Our peace has been so long and so secure, that we don't realize what it's like to live in a place, living in or threatened by, or recent memory of, violent warfare.  And the amount of money we spend on military is absolutely, not only criminal, but incomprehensible.  And our research and development:  We're not satisfied with our technology for death, can you imagine that?  I mean Hiroshima was a pop-gun, to what we can do now.

An informed and honorable and involved people would stand up and say "No! Not just my tax money, I don't mind that.  But the principle of the thing!  We, the people of the United States have better things to do than prepare the rest of the world for wars in our interest, and arm the world and live with war as a means of solving problems."

Our hearts have to tell us that we will not tolerate the use of violence as a means of solving problems.  And until we stop our own government, from spending the billions and billions of dollars that it does on militarism, and aiding what we call "allies," in their capacity to we say "defend themselves" by attacking their neighbors, we'll be a major part of the problem, and not the solution.

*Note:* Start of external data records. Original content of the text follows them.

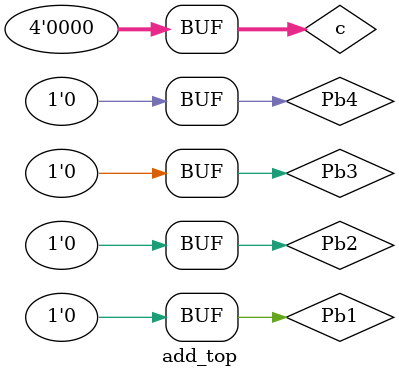
<source format=v>
`timescale 1ns / 1ps


module add_top;

        // Inputs
        reg Pb1;
        reg Pb2;
        reg Pb3;
        reg Pb4;
        reg [3:0] c;

        // Outputs
        wire [6:0] carry;
        wire [6:0] sum;

        // Instantiate the Unit Under Test (UUT)
        eightadd uut (
                .Pb1(Pb1), 
                .Pb2(Pb2), 
                .Pb3(Pb3), 
                .Pb4(Pb4), 
                .c(c), 
                .carry(carry), 
                .sum(sum)
        );

        initial begin
                // Initialize Inputs
                Pb1 = 0;
                Pb2 = 0;
                Pb3 = 0;
                Pb4 = 0;
                c = 0;
                #100;

        end
      
endmodule


</source>
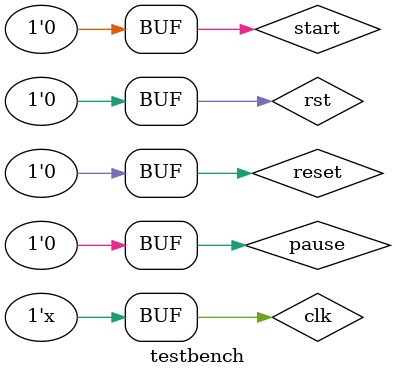
<source format=v>
`timescale 1ns / 1ps

module testbench();

    reg clk;
    reg rst;
    reg start;
    reg reset;
    reg pause;

    wire clr_signal;
    wire add_signal;

    wire [7:0] ms;
    wire [7:0] sec;
    wire [7:0] min;

    wire legal;

    time_accumulator ta(clk, rst, clr_signal, add_signal, ms, sec, min);
    state_converter sc(clk, rst, ms, sec, min, start, pause, reset, clr_signal, add_signal);

    always #5 clk = ~clk;

    initial begin
        start = 0;
        pause = 0;
        reset = 0;
        rst = 1;
        clk = 0;
        #20
        rst = 0;
        
        #10
        start = 1;
        #10
        start = 0;

        #121305
        reset = 1;
        #10
        reset = 0;

        #20
        start = 1;
        #10
        start = 0;
    end

endmodule

</source>
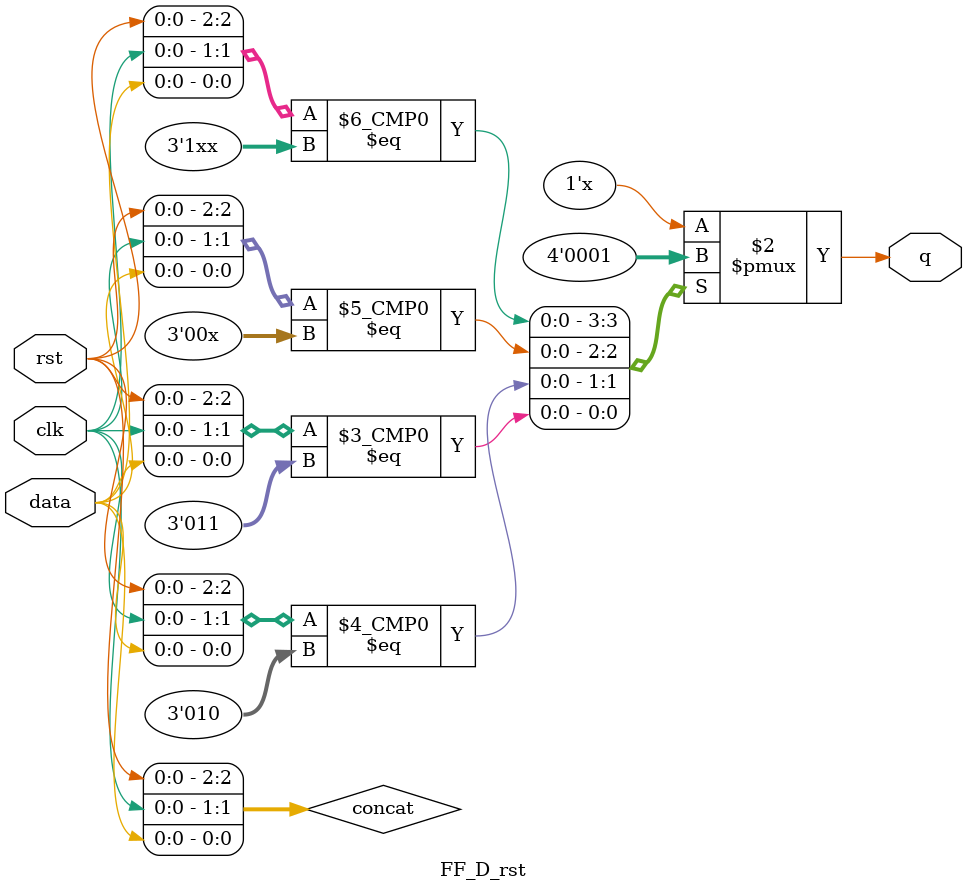
<source format=v>
module FF_D_rst (
    input wire clk, rst,
    input wire data,
    output reg q
);

//Internal variables declaration
wire [2:0] concat = {rst, clk, data};
//Body
always @(concat) begin
    case (concat)
        3'b1xx: q <= 0;
        3'b00x: q <= 0;
        3'b010: q <= 0; 
        3'b011: q <= 1;
        default: q <= concat[0];
    endcase
end

//FPGA Prototyping By Verilog implementation, page 87
/*
//Body
always @(posedge clk, posedge rst) begin
    if(rst)
        q <= 0;
    else 
        q <= data;
end
*/
    
endmodule
</source>
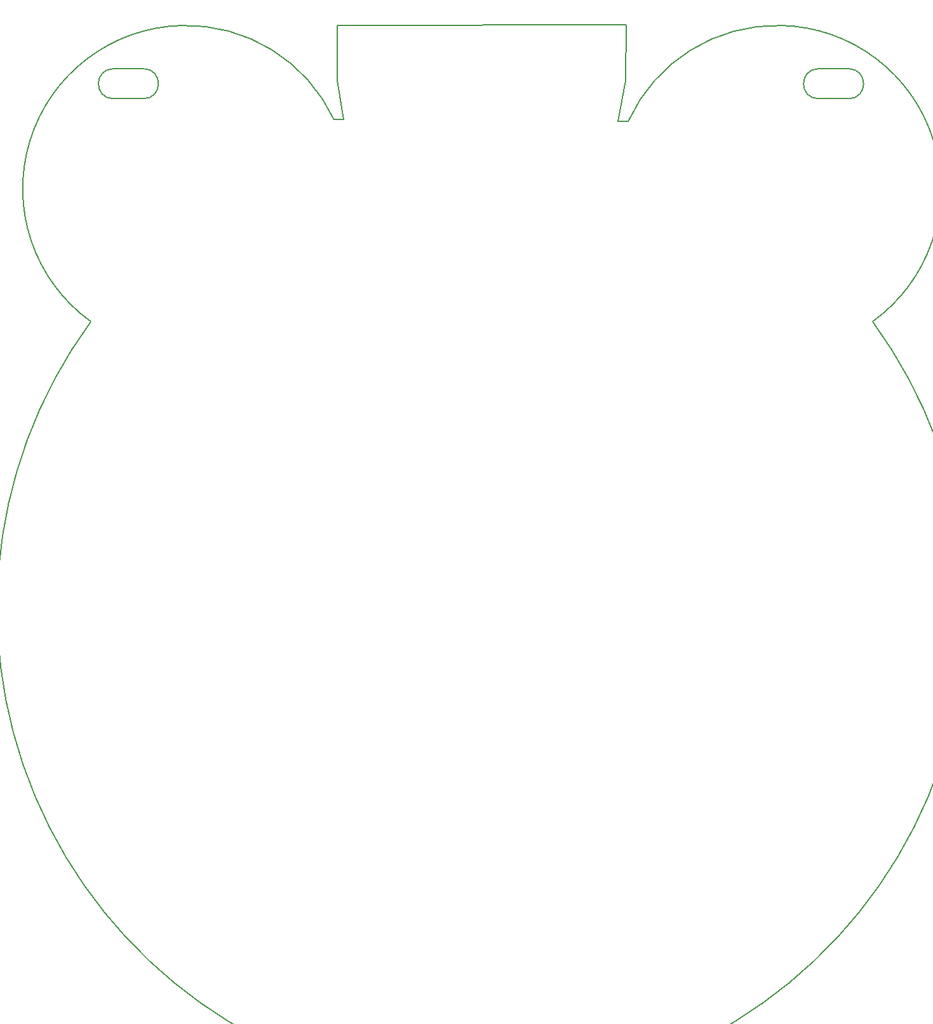
<source format=gm1>
G04 #@! TF.FileFunction,Profile,NP*
%FSLAX46Y46*%
G04 Gerber Fmt 4.6, Leading zero omitted, Abs format (unit mm)*
G04 Created by KiCad (PCBNEW 4.0.6+dfsg1-1) date Fri Jun  8 13:36:59 2018*
%MOMM*%
%LPD*%
G01*
G04 APERTURE LIST*
%ADD10C,0.100000*%
%ADD11C,0.150000*%
G04 APERTURE END LIST*
D10*
D11*
X224000000Y-65000000D02*
G75*
G03X224000000Y-61000000I0J2000000D01*
G01*
X224000000Y-65000000D02*
X220000000Y-65000000D01*
X224000000Y-61000000D02*
X220000000Y-61000000D01*
X220000000Y-61000000D02*
G75*
G03X220000000Y-65000000I0J-2000000D01*
G01*
X130000000Y-65000000D02*
X126000000Y-65000000D01*
X130000000Y-61000000D02*
X126000000Y-61000000D01*
X130000000Y-65000000D02*
G75*
G03X130000000Y-61000000I0J2000000D01*
G01*
X126000000Y-61000000D02*
G75*
G03X126000000Y-65000000I0J-2000000D01*
G01*
X193300000Y-68000000D02*
X194320000Y-62590000D01*
X194320000Y-62590000D02*
X194330000Y-55180000D01*
X155810000Y-62600000D02*
X155800000Y-55190000D01*
X156700000Y-67800000D02*
X155810000Y-62600000D01*
X194631342Y-68000610D02*
G75*
G02X215070000Y-55240000I19817098J-8992434D01*
G01*
X194630000Y-68000000D02*
X193300000Y-68000000D01*
X155414576Y-67803205D02*
G75*
G03X135050000Y-55240000I-19733016J-9199839D01*
G01*
X155800000Y-55190000D02*
X194330000Y-55180000D01*
X155410000Y-67800000D02*
X156700000Y-67800000D01*
X215069819Y-55237122D02*
G75*
G02X227200000Y-94700000I-551379J-21765223D01*
G01*
X135049980Y-55239302D02*
G75*
G03X123000000Y-94700000I631580J-21763043D01*
G01*
X123000000Y-94700000D02*
G75*
G03X227200000Y-94700000I52100000J-38200000D01*
G01*
M02*

</source>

"Save the Babies" is a great song, too, but it's a good way to conceive of where to begin. But I'd like to see our country stand up and say "We've been lucky."  We're over here where the land was free — we had to kill a few Indians, but it didn't bother our conscience, they were on land that we wanted. And our freedom has permitted us to expand in almost  an infinite variety of ways, not the least of which is, improving our capacity for homicidal violence.  We still spend billions on that.

And we can do better.  My time's up. Thank you.